Many of the quite amazing stories in the book relate to the speed with which ideas (and software) can spread once people are talking to people. The story that dropped my jaw was of a small group of high school kids who decided to try and connect with each other (in 1996) to facilitate live communication over the internet.

Encouraged by their father, an investor in technology start-ups who gave them $10,000 to play with, they found to their astonishment that 65,000 strangers joined their network in six months.

The company they formed, Mirabilis, was sold to AOL after two years for $287 million and then became AOL Instant Messenger. In terms of growth of market share, even that doesn’t compare with the rise of services like Skype (voice over internet), Firefox (internet browsing without Microsoft) and the world of blogging itself. Another fascination is that these companies have spent little or nothing on marketing – it’s just been word-of-mouth.

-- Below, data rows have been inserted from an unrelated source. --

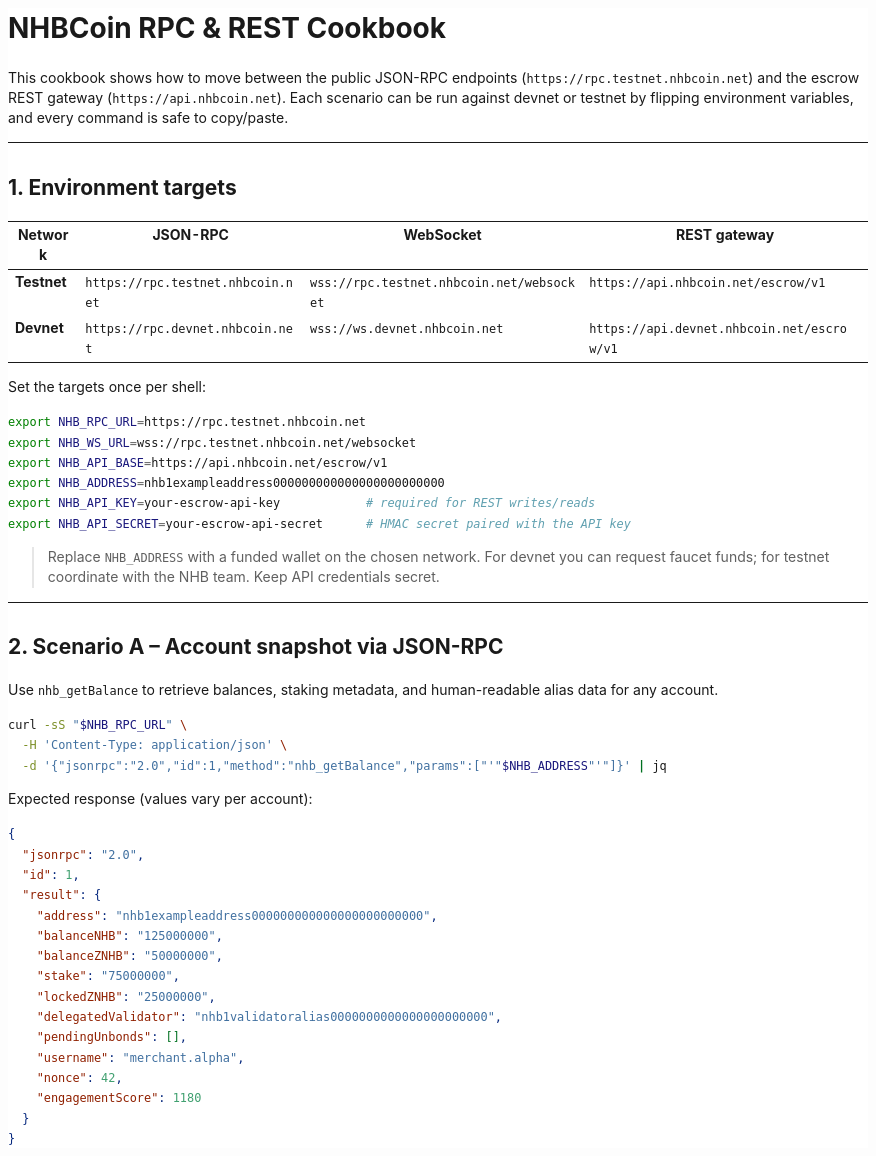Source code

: # NHBCoin RPC & REST Cookbook

This cookbook shows how to move between the public JSON-RPC endpoints (`https://rpc.testnet.nhbcoin.net`) and the escrow REST gateway (`https://api.nhbcoin.net`). Each scenario can be run against devnet or testnet by flipping environment variables, and every command is safe to copy/paste.

---

## 1. Environment targets

| Network | JSON-RPC | WebSocket | REST gateway |
|---------|----------|-----------|--------------|
| **Testnet** | `https://rpc.testnet.nhbcoin.net` | `wss://rpc.testnet.nhbcoin.net/websocket` | `https://api.nhbcoin.net/escrow/v1` |
| **Devnet** | `https://rpc.devnet.nhbcoin.net` | `wss://ws.devnet.nhbcoin.net` | `https://api.devnet.nhbcoin.net/escrow/v1` |

Set the targets once per shell:

```bash
export NHB_RPC_URL=https://rpc.testnet.nhbcoin.net
export NHB_WS_URL=wss://rpc.testnet.nhbcoin.net/websocket
export NHB_API_BASE=https://api.nhbcoin.net/escrow/v1
export NHB_ADDRESS=nhb1exampleaddress000000000000000000000000
export NHB_API_KEY=your-escrow-api-key            # required for REST writes/reads
export NHB_API_SECRET=your-escrow-api-secret      # HMAC secret paired with the API key
```

> Replace `NHB_ADDRESS` with a funded wallet on the chosen network. For devnet you can request faucet funds; for testnet coordinate with the NHB team. Keep API credentials secret.

---

## 2. Scenario A – Account snapshot via JSON-RPC

Use `nhb_getBalance` to retrieve balances, staking metadata, and human-readable alias data for any account.

```bash
curl -sS "$NHB_RPC_URL" \
  -H 'Content-Type: application/json' \
  -d '{"jsonrpc":"2.0","id":1,"method":"nhb_getBalance","params":["'"$NHB_ADDRESS"'"]}' | jq
```

Expected response (values vary per account):

```json
{
  "jsonrpc": "2.0",
  "id": 1,
  "result": {
    "address": "nhb1exampleaddress000000000000000000000000",
    "balanceNHB": "125000000",
    "balanceZNHB": "50000000",
    "stake": "75000000",
    "lockedZNHB": "25000000",
    "delegatedValidator": "nhb1validatoralias0000000000000000000000",
    "pendingUnbonds": [],
    "username": "merchant.alpha",
    "nonce": 42,
    "engagementScore": 1180
  }
}
```
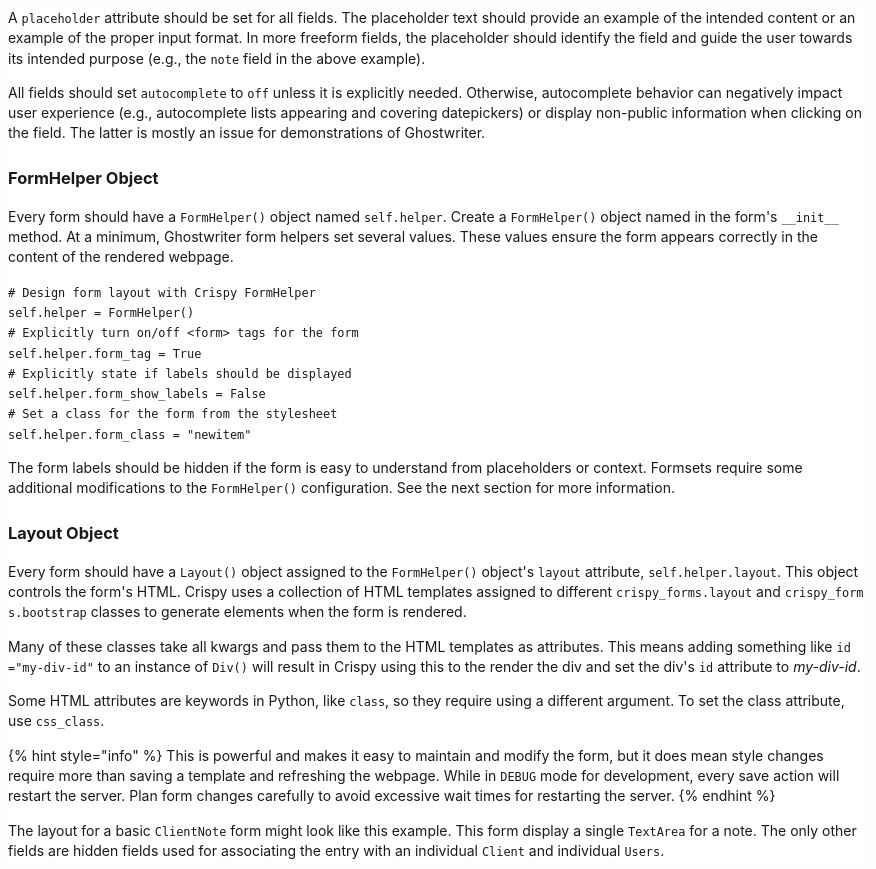  A `placeholder` attribute should be set for all fields. The placeholder text should provide an example of the intended content or an example of the proper input format. In more freeform fields, the placeholder should identify the field and guide the user towards its intended purpose \(e.g., the `note` field in the above example\).

All fields should set `autocomplete` to `off` unless it is explicitly needed. Otherwise, autocomplete behavior can negatively impact user experience \(e.g., autocomplete lists appearing and covering datepickers\) or display non-public information when clicking on the field. The latter is mostly an issue for demonstrations of Ghostwriter.

### FormHelper Object

Every form should have a `FormHelper()` object named `self.helper`. Create a `FormHelper()` object named in the form's `__init__` method. At a minimum, Ghostwriter form helpers set several values. These values ensure the form appears correctly in the content of the rendered webpage.

```text
# Design form layout with Crispy FormHelper
self.helper = FormHelper()
# Explicitly turn on/off <form> tags for the form
self.helper.form_tag = True
# Explicitly state if labels should be displayed
self.helper.form_show_labels = False
# Set a class for the form from the stylesheet
self.helper.form_class = "newitem"
```

The form labels should be hidden if the form is easy to understand from placeholders or context. Formsets require some additional modifications to the `FormHelper()` configuration. See the next section for more information.

### Layout Object

Every form should have a `Layout()` object assigned to the `FormHelper()` object's `layout` attribute, `self.helper.layout`. This object controls the form's HTML. Crispy uses a collection of HTML templates assigned to different `crispy_forms.layout` and `crispy_forms.bootstrap` classes to generate elements when the form is rendered.

Many of these classes take all kwargs and pass them to the HTML templates as attributes. This means adding something like `id="my-div-id"` to an instance of `Div()` will result in Crispy using this to the render the div and set the div's `id` attribute to _my-div-id_.

Some HTML attributes are keywords in Python, like `class`, so they require using a different argument. To set the class attribute, use `css_class`.

{% hint style="info" %}
This is powerful and makes it easy to maintain and modify the form, but it does mean style changes require more than saving a template and refreshing the webpage. While in `DEBUG` mode for development, every save action will restart the server. Plan form changes carefully to avoid excessive wait times for restarting the server.
{% endhint %}

The layout for a basic `ClientNote` form might look like this example. This form display a single `TextArea` for a note. The only other fields are hidden fields used for associating the entry with an individual `Client` and individual `Users`.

I know what you’re thinking and that’s, ‘What does blogging have to do with marketing a dental practice?’ Well, I’d like to quote author and speaker Seth Godin, whose books include All Marketers are Liars, who describes external marketing as ‘interruption marketing’. That term, and the way in which we deal with it, can be summarised as follows:

• We put the kettle on and switch channels to avoid advertisements between TV programmes

• We switch commercial radio station channels because the repetitive cheesy ads drive us crazy

• We install spam filters on our computers to avoid adware, spyware and all the other infuriating pop-ups

• We give short shrift to those telephone intrusions, calling us at dinner time trying and sell

• We empty our magazines of all those loose inserts before we read them

• We bin or shred direct mail before we even read it.

And so commerce spends billions each year trying to get through our barriers and, at best, reaching a 2% hit rate. Conversely, the authors of Naked Conversations suggest a far more effective way of reaching your audience. They call it ‘conversation marketing’, describing the process by which potential new clients (and existing clients) can communicate directly with you and your team.

Needless to say, that’s how some of the biggest businesses in the world are attempting to humanise themselves – with Microsoft and IBM leading the way in allowing internal employees to blog freely about what it’s like to work there and what’s going on.

Admittedly, its high-tech businesses that are pioneering this marketing method, but when the CEO of General Motors starts writing a daily blog, the writing is on the wall as well as the web! It will be sometime before we read the daily musings of the chairman of British Airways or HSBC, but there is a phenomenon in progress here.

Points to consider

1. Are you investing in any marketing at all at the moment? We dig wells when it’s raining, not when the drought begins. It’s raining patients at the moment but that will not last forever.

2. How much are you investing in marketing? Many dentists do not set aside an amount of cash for annual marketing – they just spend if they are feeling flush (and usually on interruption marketing). I recommend a minimum of 5% of annual revenues into the practice.

3. Are you involved in ‘interruption marketing’? I recommend that my clients invest in a brief but smart Yellow Pages advert that points people to a well-maintained website. But I do not recommend any form of direct mailing or advertising except in very special circumstances, such as radio advertising on local independent stations

4. Are you involved in ‘conversation marketing’? In my forthcoming workshops I will specify this as:

• Grading your existing patients and removing the ‘messers’

• Creating a Paddi Lund style welcome pack

• Utilising a ‘smile check’ to open the door to treatment planning conversations

• Handing out at least three referral cards to every patient and asking patients who complete treatment to write a testimonial letter

• Making sure your website is attractive to any potential new patients

• Developing strategic alliances and networking in your local community.

That is conversation marketing – it’s cheaper and more effective and it will separate the winners from the losers in 2007.